# PROVIDED DATA
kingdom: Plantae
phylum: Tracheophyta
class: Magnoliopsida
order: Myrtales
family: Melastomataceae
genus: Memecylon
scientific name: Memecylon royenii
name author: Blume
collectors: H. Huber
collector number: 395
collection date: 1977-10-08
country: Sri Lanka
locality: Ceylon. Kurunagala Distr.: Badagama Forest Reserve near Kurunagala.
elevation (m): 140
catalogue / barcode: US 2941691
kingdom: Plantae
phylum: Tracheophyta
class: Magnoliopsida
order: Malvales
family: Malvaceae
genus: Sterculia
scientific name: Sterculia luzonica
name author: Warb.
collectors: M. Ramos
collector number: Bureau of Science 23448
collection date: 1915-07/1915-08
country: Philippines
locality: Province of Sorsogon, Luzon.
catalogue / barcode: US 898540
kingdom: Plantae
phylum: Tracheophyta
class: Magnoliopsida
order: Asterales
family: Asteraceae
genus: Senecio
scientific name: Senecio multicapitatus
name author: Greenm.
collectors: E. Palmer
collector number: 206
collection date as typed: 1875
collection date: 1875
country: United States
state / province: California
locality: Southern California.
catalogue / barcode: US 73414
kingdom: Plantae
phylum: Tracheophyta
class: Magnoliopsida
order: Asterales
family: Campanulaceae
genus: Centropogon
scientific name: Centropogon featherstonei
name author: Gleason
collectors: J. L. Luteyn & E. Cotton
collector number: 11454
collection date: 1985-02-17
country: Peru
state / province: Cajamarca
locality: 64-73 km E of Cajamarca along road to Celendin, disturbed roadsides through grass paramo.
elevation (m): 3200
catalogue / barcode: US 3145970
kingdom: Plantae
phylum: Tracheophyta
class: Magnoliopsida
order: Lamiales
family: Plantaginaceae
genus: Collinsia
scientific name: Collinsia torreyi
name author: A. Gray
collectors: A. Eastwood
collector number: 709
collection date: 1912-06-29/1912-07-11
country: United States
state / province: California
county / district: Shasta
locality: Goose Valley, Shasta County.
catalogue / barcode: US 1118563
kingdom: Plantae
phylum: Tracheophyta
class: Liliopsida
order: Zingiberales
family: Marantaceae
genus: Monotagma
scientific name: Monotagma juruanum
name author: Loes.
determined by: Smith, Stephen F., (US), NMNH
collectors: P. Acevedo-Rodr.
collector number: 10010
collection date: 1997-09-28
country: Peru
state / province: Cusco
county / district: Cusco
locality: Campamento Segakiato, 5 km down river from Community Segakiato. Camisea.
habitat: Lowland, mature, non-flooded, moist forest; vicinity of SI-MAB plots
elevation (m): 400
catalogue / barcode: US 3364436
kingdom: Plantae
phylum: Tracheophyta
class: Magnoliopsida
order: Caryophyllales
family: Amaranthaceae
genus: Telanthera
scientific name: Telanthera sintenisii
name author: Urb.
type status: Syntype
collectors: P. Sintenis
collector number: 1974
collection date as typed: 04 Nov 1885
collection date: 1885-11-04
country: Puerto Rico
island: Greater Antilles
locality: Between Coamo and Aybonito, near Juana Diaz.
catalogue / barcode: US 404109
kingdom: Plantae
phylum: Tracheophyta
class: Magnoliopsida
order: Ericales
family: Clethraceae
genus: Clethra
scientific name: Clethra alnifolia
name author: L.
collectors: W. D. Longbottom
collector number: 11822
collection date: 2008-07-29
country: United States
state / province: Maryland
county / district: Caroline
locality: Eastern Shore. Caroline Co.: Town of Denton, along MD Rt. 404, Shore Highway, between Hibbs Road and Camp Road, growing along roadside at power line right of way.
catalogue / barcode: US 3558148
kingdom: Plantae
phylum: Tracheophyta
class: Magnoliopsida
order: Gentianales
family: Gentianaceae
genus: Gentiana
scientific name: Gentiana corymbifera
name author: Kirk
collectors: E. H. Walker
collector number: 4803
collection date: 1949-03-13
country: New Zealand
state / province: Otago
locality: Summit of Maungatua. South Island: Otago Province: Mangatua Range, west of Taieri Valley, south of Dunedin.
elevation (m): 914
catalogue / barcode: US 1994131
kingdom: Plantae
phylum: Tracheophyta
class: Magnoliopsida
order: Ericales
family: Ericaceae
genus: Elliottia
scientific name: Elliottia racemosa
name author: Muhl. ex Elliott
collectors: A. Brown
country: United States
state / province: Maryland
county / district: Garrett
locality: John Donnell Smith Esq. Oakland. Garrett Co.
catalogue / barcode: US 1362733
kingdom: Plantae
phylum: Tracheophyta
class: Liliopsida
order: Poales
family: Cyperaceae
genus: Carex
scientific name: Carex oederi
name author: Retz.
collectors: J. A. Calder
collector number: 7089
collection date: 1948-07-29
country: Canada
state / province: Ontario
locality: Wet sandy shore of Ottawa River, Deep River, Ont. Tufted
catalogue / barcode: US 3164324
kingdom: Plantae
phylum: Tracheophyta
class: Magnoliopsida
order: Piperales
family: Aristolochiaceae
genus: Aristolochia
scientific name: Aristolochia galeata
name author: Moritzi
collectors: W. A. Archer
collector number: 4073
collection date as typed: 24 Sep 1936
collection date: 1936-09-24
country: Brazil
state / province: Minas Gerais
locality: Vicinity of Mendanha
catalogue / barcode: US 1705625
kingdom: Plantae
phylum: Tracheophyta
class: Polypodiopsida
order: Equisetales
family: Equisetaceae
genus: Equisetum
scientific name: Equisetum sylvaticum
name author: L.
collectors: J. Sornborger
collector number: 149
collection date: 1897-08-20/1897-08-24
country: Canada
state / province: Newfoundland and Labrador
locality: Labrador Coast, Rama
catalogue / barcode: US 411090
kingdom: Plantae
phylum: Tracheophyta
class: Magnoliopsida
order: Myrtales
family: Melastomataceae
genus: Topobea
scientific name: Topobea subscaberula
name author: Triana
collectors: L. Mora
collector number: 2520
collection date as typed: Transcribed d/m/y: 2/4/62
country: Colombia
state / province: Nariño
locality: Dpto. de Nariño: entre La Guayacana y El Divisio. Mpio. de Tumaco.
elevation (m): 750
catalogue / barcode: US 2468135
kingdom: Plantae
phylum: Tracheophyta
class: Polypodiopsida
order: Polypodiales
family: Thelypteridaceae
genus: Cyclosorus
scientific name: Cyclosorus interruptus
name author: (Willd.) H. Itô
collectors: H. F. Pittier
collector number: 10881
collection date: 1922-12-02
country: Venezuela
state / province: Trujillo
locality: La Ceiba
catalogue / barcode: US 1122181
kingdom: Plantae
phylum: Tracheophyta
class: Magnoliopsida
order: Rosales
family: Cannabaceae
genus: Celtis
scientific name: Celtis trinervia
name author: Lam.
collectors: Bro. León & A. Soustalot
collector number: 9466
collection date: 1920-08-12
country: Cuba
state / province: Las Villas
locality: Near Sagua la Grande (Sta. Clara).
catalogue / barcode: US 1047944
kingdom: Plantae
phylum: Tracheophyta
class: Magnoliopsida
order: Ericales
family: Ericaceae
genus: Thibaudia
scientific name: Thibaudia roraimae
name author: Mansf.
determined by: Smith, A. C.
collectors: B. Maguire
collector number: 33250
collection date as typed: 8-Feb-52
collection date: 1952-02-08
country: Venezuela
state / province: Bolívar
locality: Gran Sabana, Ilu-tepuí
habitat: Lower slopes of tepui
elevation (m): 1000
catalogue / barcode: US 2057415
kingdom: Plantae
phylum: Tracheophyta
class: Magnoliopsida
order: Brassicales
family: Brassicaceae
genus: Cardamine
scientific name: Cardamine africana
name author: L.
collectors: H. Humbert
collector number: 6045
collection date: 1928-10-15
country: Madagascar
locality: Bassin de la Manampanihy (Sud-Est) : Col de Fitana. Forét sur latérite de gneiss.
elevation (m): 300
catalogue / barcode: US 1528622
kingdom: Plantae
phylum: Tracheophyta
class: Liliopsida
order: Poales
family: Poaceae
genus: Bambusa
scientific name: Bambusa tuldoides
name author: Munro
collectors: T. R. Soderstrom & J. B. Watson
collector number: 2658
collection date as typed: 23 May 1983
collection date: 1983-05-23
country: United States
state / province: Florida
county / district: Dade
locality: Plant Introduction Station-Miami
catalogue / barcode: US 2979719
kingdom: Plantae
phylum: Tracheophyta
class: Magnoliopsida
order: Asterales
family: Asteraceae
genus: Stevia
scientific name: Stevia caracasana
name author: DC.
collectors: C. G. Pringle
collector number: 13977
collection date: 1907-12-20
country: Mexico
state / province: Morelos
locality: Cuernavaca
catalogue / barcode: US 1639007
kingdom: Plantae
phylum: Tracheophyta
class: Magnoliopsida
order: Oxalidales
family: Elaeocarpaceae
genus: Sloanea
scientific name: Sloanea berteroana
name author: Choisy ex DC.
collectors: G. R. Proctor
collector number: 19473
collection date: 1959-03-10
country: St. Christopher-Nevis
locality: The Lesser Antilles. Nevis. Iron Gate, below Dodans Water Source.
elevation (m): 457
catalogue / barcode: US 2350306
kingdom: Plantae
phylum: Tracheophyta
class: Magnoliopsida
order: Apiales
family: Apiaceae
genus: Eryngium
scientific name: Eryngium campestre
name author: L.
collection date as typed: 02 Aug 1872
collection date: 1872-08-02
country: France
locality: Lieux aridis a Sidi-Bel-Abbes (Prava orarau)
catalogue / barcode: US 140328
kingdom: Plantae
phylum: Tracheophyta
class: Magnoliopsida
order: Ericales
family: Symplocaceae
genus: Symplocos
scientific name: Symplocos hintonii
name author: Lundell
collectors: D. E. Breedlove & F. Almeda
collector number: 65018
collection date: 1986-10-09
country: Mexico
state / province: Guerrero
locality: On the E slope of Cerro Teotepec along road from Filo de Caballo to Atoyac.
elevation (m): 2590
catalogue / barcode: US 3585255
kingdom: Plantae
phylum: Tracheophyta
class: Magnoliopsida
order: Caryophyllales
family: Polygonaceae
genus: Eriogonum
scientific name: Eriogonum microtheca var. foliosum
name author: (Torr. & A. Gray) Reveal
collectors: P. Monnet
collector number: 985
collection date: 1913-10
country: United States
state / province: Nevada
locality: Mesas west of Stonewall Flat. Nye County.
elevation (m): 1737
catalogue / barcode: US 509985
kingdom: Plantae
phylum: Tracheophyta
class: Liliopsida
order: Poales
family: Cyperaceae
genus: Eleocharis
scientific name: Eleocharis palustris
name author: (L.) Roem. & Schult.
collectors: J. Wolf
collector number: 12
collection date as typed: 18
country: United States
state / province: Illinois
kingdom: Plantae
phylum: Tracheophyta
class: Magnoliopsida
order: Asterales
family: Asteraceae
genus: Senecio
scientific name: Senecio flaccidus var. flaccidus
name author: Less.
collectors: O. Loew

# EXERCISE DESCRIPTION
Rewrite the listing, beginning at the line that has "collectors: P. Sintenis" and stopping after the line that has "county / district: Caroline", with "catalogue" replaced by "catalog" and everything else unchanged.

# FULL RESPONSE
collectors: P. Sintenis
collector number: 1974
collection date as typed: 04 Nov 1885
collection date: 1885-11-04
country: Puerto Rico
island: Greater Antilles
locality: Between Coamo and Aybonito, near Juana Diaz.
catalog / barcode: US 404109
kingdom: Plantae
phylum: Tracheophyta
class: Magnoliopsida
order: Ericales
family: Clethraceae
genus: Clethra
scientific name: Clethra alnifolia
name author: L.
collectors: W. D. Longbottom
collector number: 11822
collection date: 2008-07-29
country: United States
state / province: Maryland
county / district: Caroline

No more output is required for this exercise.